Several schools have already cancelled the test in a bid to alleviate children’s anxiety over “constantly shifting” arrangements resulting from the Covid-19 crisis and spiralling infection rates.
State-run GCSE, AS and A-level exams have already been cancelled but the assessment for youngsters aged 10 or 11 transiting from primary school is operated by private organisations.
Belfast Royal Academy grammar is the oldest school in the city and enjoys a reputation for academic excellence.
It said: “We realise that our decision will be a relief for some but a disappointment for others, and this is not the outcome that any of us would have wished or planned for.
“However, given the stress which has been experienced by children and parents as a result of the constantly shifting arrangements resulting from the Covid-19 pandemic to date, we hope that the publication of our decision will alleviate any further anxiety at this time.”
Northern Ireland has stiffened coronavirus restrictions and police are enforcing stay at home orders except for work, food shopping and exercise in a bid to drive down soaring numbers of cases.
The country is to require incoming travellers to undertake pre-departure testing for Covid-19, health minister Robin Swann said on Friday.
Schoolchildren’s teaching has been badly disrupted since the pandemic began in March.
Powersharing partners Sinn Fein and the DUP hold fundamental differences over whether the transfer test should be scrapped for good.
The republican party’s communities minister Deirdre Hargey said: “This is leading to untold disruption for families and particularly for the young people involved.
“We are in the middle of a health crisis.
“We’re seeing a huge pressure on inpatients, on beds being made available.
“So I am calling on AQE (test organising body), and calling on all of those that haven’t taken the decision yet, to show that leadership, to show compassion in the year that we’re in.”
Meanwhile, 20 more people have died with Covid-19 in Northern Ireland.
Another 1,500 tested positive, the Department of Health said.
More than 200 people died with Covid-19 over the Christmas period, Stormont’s Northern Ireland Statistics and Research Agency added.
The health service is under severe pressure, with hospitals at full capacity and cancer surgery among operations cancelled in Belfast.

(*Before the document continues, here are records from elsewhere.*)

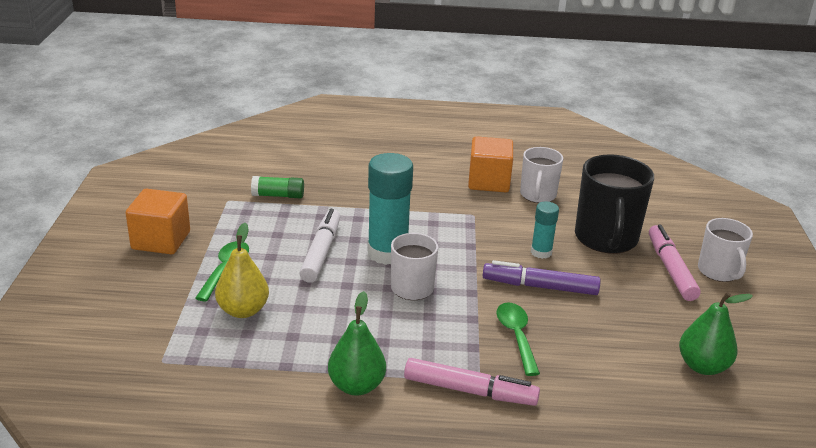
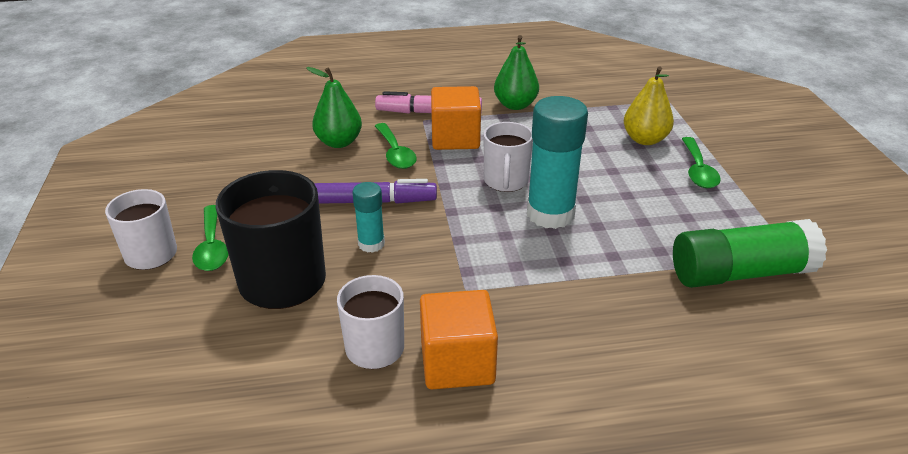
camera: 170 degrees right, 5 degrees up
(161, 240) = (796, 189): orange cube -> orange cube (455, 138)
(278, 195) = (740, 273): green glue stick -> green glue stick, size x1.89
(321, 252) = (621, 203): white marker -> none
(670, 269) = (212, 247): pink marker -> green spoon
(702, 366) = (228, 153): green pear -> green pear (339, 142)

At noon on Friday, 125 patients were in emergency departments awaiting admission to a hospital bed, the NHS said.
A total of 314 were waiting in emergency departments.
Streets in the centre of Belfast were deserted on Friday amid the lockdown.
Those found to have breached the rules can be issued with a £200 fixed-penalty notice or a fine of up to £5,000 if the case goes to court.
Indoor and outdoor gatherings have been reduced from 15 people to six from only two households.
Tighter rules around movement will remain in place until February 6 but will be reviewed later this month.
Stormont ministers have ordered most mainstream schools to remain closed to most pupils after Christmas.
Gatherings for religious worship have been halted.